A multidisciplinary team at the Princess Margaret Cancer Centre came together to crack these conversations open to improve quality of life for their patients, launching a dedicated program to empower women to recognize their symptoms before they become serious.
One of their most recent ventures: five educational videos on bowel obstruction that patients could have easy access to anywhere.
The videos were created by a team of doctors, nurses, dietitians, patient education, cancer survivorship and hospital administration. Together they form the Malignant Bowel Obstruction (MBO) group.
"We launched this program to help women understand what's happening in their bodies," says Dr. Stephanie Lheureux, medical oncologist at the Princess Margaret and MBO member. "Most importantly, it's empowering healthcare teams, patients and their families with information that has helped detect symptoms earlier on so our patients can be as comfortable as possible."
One of the team's initial projects, a triage tool used for patients and proactive assessments conducted by specialized oncology nurses for early intervention and support, won the
2018 Quality Improvement Award from Cancer Care Ontario for reducing the length of the hospital stay. Some of their work has also been published in the
Journal of Oncology Practice.
"In helping our patients detect and manage bowel obstruction, we, in turn, have helped decrease visits to the ER, helped patients manage symptoms at home, extended treatment options, and reduce the overall time our patients are in hospital," says Dr. Lheureux.

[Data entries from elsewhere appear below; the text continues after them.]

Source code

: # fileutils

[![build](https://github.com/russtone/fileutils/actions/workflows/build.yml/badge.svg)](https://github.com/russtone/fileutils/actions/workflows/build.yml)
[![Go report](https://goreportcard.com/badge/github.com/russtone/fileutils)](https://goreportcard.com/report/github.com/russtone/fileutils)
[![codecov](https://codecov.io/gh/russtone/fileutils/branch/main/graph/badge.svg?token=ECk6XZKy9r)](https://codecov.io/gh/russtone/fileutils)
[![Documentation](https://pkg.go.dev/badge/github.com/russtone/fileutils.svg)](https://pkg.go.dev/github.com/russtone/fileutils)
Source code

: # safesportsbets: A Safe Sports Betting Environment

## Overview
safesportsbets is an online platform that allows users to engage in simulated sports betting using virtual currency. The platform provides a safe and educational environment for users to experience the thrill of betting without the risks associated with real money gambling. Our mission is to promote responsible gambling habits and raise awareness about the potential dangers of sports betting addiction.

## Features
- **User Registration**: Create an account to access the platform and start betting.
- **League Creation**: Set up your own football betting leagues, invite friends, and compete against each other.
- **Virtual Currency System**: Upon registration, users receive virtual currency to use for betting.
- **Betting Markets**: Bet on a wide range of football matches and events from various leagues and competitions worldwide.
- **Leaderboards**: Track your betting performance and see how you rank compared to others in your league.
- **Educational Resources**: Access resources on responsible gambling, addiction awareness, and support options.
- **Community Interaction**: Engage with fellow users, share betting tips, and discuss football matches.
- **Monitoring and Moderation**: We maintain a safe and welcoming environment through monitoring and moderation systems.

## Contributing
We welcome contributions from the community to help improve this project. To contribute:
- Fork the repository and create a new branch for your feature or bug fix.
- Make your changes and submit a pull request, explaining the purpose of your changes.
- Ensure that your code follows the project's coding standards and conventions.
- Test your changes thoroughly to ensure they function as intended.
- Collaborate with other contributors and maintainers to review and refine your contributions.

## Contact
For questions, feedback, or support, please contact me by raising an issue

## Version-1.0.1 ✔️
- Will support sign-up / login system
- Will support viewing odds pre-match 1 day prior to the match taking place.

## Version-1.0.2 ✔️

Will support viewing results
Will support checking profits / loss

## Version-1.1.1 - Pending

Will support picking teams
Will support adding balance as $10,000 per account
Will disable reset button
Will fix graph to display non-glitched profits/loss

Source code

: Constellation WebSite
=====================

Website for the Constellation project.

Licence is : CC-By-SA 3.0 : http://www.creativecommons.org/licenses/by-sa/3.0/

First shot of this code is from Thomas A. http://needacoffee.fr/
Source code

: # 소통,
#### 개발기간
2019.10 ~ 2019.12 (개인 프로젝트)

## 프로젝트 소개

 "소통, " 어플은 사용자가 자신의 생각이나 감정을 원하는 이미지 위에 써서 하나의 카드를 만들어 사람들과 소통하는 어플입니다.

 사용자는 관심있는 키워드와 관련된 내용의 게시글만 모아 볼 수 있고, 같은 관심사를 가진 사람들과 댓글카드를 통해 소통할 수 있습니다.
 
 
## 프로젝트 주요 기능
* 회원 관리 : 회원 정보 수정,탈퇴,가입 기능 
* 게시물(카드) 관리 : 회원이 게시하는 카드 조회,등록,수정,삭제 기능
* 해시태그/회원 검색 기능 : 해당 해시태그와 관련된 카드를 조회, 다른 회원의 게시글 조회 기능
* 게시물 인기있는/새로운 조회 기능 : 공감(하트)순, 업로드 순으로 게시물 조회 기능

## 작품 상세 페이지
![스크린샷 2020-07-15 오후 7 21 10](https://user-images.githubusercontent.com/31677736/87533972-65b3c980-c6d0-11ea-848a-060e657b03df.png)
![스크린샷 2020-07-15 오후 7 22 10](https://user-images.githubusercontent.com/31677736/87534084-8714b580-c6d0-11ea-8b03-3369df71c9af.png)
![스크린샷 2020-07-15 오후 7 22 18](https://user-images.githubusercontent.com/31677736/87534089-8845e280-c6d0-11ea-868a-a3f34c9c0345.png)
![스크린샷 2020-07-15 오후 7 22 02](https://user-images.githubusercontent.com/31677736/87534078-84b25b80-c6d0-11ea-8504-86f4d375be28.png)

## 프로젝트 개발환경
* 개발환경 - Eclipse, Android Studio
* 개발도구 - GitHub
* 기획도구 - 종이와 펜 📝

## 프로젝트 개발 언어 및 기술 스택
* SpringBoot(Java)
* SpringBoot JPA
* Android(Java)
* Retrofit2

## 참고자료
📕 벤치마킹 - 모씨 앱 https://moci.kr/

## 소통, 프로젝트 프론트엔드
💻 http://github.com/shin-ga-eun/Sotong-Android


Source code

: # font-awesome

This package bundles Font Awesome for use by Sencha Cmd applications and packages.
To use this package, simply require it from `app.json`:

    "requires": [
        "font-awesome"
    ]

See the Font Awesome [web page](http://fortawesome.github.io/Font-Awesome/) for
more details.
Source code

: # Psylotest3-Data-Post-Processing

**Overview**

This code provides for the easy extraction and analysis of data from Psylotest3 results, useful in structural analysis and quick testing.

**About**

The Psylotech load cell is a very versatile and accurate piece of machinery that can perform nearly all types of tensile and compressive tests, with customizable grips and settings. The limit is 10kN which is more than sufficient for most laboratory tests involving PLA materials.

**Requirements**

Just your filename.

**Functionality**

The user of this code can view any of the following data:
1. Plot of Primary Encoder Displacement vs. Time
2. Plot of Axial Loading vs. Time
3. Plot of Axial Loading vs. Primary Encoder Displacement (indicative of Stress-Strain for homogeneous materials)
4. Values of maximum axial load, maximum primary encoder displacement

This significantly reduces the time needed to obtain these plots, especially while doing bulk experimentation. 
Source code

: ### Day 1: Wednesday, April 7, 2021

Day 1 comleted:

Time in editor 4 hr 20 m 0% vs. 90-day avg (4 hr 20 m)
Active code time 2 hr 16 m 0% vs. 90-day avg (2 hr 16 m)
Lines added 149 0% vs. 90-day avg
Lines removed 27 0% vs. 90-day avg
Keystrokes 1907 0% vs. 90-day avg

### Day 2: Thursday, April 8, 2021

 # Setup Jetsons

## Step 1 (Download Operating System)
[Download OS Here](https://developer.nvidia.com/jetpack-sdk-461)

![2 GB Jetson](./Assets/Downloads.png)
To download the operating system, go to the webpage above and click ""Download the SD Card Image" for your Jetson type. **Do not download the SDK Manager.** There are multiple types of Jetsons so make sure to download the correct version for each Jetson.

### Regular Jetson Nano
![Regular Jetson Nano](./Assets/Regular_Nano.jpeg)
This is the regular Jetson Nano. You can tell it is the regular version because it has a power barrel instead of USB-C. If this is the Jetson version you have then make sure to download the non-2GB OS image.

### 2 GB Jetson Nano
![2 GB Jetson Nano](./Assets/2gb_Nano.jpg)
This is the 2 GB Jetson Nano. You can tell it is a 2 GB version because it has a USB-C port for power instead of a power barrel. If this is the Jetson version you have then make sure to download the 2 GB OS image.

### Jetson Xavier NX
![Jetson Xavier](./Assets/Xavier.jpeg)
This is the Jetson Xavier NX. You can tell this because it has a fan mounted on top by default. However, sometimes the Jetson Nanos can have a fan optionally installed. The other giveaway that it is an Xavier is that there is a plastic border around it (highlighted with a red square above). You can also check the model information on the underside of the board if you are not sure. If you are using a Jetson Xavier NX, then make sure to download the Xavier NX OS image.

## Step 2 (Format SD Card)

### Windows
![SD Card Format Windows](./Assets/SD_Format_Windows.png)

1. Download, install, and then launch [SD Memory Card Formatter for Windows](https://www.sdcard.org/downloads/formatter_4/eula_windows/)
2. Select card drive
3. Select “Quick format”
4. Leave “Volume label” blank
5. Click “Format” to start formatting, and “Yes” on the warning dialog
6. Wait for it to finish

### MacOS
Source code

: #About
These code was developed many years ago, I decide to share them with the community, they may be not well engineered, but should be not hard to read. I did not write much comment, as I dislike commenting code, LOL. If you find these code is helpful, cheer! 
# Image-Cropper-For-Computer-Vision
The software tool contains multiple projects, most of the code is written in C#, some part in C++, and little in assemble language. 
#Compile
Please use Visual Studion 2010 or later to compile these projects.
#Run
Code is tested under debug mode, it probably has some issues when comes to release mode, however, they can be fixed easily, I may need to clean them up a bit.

Presented at the 19th Annual Continuing Professional Development Meeting for the Society of Gynecologic Oncology of Canada earlier in 2019, the videos serve as a part of their vision to reach past the borders of the Princess Margaret – so every cancer patient has the information they need to understand their bodies and their symptoms.
"We know our patients want to have reliable information at their fingertips," says Nazlin Jivraj, registered nurse in gynecological oncology and member of MBO.
"These videos are helping to accomplish just that, and we're excited to share them with women and their families at the Princess Margaret and beyond."